Frage von Samy7, 23

Warum zahle ich bei übernahme des geliesten Fahrzeuges den kalkulierten Restwert und nicht den tatsächlichen?

Als Beispiel: der kalkulierte Restwert beträgt 500€, jedoch ist das Fahrzeug tatsächlich nur 400€ Wert. Mache ich dann nicht 100€ verlust?

Anderstherum: der kalkulierte Restwert beträgt 500€, jedoch ist das Fahrzeug tatsächlich 600€ noch Wert. Zahle ich dann nicht 100€ zu wenig.

Ich weis das man keinen Verlust oder Gewinn daraus zieht aber ich versteh nicht mehr warum

Hilfreichste Antwort - ausgezeichnet vom Fragesteller
von Traveller24, 6

Du musst auch das mit berücksichtigen, was du vorher gezahlt hast.

Wenn Du den Restwert von 500€ bezahlst, obwohl das Auto nur 400€ wert ist, dann machst Du in diesem Augenblick zwar 100€ Verlust, allerdings hast Du in den Monaten vorher quasi 100€ Gewinn gemacht, da Du 100€ weniger an Leasingraten gezahlt hast, als das Auto an Wert verloren hat.

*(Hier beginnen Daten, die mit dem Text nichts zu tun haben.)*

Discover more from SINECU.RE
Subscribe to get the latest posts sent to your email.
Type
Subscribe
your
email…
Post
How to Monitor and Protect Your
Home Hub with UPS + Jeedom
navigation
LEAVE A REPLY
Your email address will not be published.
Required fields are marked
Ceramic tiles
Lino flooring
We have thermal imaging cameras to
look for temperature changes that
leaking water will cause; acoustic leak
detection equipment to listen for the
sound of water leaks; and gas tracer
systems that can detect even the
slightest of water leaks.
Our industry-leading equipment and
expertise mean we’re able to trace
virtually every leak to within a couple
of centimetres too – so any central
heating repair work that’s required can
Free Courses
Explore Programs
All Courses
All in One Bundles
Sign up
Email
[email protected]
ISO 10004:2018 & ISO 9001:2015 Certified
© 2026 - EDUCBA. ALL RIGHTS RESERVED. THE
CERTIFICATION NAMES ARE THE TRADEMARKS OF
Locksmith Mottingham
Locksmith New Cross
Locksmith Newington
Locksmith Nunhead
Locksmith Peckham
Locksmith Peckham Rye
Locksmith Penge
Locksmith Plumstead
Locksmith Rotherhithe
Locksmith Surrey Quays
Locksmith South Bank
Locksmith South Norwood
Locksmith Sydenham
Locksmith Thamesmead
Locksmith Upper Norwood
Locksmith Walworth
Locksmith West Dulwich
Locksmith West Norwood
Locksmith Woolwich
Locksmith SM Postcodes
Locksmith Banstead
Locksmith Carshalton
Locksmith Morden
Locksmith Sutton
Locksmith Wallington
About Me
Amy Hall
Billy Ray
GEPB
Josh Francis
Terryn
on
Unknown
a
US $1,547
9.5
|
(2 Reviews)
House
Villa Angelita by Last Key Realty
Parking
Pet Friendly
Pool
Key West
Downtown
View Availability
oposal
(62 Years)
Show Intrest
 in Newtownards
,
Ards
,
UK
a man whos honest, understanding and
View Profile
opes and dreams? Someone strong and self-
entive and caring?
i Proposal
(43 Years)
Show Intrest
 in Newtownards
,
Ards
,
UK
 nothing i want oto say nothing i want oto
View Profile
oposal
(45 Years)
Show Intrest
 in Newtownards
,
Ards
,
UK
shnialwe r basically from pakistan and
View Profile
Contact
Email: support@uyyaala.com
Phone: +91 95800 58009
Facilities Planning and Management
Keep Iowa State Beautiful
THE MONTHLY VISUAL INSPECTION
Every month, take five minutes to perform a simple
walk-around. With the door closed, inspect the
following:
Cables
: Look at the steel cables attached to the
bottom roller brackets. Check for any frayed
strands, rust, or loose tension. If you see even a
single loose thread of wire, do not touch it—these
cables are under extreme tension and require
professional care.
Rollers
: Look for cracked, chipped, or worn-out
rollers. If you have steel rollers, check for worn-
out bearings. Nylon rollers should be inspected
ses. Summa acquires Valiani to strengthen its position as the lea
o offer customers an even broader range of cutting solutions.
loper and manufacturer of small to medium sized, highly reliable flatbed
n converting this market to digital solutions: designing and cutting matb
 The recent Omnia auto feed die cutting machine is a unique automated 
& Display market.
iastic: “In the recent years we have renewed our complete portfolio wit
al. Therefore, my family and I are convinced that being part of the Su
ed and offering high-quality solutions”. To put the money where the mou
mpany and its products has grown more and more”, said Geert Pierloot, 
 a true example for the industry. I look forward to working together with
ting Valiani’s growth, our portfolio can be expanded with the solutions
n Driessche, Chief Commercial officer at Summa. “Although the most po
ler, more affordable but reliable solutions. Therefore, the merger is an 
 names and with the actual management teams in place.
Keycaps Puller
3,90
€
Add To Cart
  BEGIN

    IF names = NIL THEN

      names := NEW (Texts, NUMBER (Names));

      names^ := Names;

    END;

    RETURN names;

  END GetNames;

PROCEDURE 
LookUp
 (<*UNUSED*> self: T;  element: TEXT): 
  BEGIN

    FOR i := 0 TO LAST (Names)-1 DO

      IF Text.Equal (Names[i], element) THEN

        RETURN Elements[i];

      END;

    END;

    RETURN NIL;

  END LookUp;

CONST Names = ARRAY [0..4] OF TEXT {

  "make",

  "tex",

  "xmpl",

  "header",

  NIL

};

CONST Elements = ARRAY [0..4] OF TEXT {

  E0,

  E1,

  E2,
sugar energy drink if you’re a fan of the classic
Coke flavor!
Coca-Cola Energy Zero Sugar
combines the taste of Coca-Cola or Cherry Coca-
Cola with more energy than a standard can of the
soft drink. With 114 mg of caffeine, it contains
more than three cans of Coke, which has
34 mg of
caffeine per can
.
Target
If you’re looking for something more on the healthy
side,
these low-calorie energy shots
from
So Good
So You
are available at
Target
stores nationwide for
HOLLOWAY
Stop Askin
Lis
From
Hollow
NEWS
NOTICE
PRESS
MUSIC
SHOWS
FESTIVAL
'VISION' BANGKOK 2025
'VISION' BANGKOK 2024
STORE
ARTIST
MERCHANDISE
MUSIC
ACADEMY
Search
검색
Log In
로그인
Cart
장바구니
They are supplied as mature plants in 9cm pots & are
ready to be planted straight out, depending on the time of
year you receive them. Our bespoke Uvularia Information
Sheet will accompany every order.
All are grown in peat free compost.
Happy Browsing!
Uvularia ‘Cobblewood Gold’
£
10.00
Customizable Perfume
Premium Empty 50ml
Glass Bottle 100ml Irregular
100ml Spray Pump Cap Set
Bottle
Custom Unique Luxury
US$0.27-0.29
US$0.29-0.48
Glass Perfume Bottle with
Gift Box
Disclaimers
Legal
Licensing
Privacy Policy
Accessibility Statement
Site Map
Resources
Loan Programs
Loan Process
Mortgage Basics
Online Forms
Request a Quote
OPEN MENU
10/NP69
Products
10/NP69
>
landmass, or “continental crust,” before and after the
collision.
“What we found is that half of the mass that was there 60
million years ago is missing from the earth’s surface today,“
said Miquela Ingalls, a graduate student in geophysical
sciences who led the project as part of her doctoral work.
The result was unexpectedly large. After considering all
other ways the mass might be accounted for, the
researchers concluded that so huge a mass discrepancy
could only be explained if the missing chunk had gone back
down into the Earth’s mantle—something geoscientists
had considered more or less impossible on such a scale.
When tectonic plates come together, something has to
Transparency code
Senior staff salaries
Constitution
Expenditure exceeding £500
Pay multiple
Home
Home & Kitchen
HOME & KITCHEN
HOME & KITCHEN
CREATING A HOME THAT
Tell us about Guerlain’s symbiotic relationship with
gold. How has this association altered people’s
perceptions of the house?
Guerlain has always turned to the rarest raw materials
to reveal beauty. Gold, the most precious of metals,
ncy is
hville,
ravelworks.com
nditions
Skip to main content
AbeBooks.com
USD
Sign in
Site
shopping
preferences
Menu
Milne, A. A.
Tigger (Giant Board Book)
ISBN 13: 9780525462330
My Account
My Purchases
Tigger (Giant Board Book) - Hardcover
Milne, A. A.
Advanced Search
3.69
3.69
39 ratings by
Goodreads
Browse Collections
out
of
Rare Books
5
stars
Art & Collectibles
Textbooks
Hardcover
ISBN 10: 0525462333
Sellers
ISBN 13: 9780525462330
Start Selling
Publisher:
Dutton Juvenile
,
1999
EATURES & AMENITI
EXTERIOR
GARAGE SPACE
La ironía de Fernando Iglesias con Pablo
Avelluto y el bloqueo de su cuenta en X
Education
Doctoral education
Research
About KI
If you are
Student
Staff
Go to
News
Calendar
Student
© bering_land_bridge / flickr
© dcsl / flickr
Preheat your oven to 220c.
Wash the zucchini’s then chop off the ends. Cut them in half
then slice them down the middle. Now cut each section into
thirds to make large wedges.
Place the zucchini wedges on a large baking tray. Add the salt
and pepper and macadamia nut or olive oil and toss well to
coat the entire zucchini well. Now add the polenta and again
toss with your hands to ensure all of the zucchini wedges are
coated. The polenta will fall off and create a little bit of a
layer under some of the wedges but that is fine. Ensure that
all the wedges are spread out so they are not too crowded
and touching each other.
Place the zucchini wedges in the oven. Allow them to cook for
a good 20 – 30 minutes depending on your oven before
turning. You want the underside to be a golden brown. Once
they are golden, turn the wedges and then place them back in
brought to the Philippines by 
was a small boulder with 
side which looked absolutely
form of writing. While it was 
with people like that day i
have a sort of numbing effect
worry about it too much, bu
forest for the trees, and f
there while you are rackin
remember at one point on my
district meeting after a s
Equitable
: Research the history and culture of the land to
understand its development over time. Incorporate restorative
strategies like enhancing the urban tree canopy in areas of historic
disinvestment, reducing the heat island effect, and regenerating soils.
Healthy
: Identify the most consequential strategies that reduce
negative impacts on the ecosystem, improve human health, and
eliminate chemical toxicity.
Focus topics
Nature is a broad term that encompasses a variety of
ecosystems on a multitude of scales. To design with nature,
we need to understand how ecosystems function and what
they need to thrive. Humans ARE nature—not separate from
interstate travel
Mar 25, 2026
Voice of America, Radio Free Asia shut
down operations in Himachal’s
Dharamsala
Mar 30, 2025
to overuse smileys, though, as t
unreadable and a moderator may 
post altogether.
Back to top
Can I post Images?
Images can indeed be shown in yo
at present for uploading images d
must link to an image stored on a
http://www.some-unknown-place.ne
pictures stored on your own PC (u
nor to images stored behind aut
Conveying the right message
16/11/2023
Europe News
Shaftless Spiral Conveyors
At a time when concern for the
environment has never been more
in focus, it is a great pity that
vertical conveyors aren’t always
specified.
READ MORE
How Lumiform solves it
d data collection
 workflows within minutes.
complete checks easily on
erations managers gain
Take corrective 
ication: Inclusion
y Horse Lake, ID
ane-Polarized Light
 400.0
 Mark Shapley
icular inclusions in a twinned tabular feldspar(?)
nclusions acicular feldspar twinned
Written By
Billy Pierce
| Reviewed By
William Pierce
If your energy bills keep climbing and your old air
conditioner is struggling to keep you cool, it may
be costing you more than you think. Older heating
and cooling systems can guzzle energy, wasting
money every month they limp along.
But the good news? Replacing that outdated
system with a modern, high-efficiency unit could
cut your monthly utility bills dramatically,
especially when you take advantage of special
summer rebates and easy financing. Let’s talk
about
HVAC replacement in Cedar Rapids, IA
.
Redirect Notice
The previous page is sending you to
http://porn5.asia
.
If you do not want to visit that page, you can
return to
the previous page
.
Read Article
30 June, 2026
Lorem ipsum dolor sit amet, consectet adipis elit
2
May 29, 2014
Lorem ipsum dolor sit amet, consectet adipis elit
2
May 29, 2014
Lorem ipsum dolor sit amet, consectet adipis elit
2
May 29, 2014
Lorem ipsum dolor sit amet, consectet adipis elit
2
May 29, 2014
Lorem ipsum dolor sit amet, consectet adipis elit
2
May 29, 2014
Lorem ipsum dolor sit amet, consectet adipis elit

Beispiel: Du least ein Auto im Wert von 20000€. Der vertrag sieht vor, dass Du 78 Leasingraten zu je 250€ zahlst ( Zinsen lassen wir mal außen vor) und dann den Restwert von 500€. So kommst Du auf die 20.000€

Wenn das Auto jetzt am Ende der Laufzeit nur noch 400€ Wert ist und Du es für 500€ kaufst, dann machst Du 100€ Verlust. Allerdings hast Du in den Monaten vorher 19500€ an Leasingraten gezahlt für ein Auto, dass 19600€ Wertverlust gemacht hat, hast dort also 100€ gespart. Letztenendes zahlst Du auf die gesamte Laufzeit den gesamten Preis.

Antwort
von berndcleve, 5

Damit wird das Risiko des Leasingunternehmens reduziert.

Antwort
von mrlilienweg, 9

Ich denke dass du dir darüber keine Gedanken machen musst, das Leasingunternehmen kalkuliert bestimmt so, dass es garantiert nicht drauflegen muss und der kalk. Restwert ist auch u.a. ein Bestandteil dieser Kalkulation und der ist bestimmt nicht zu hoch angesetzt.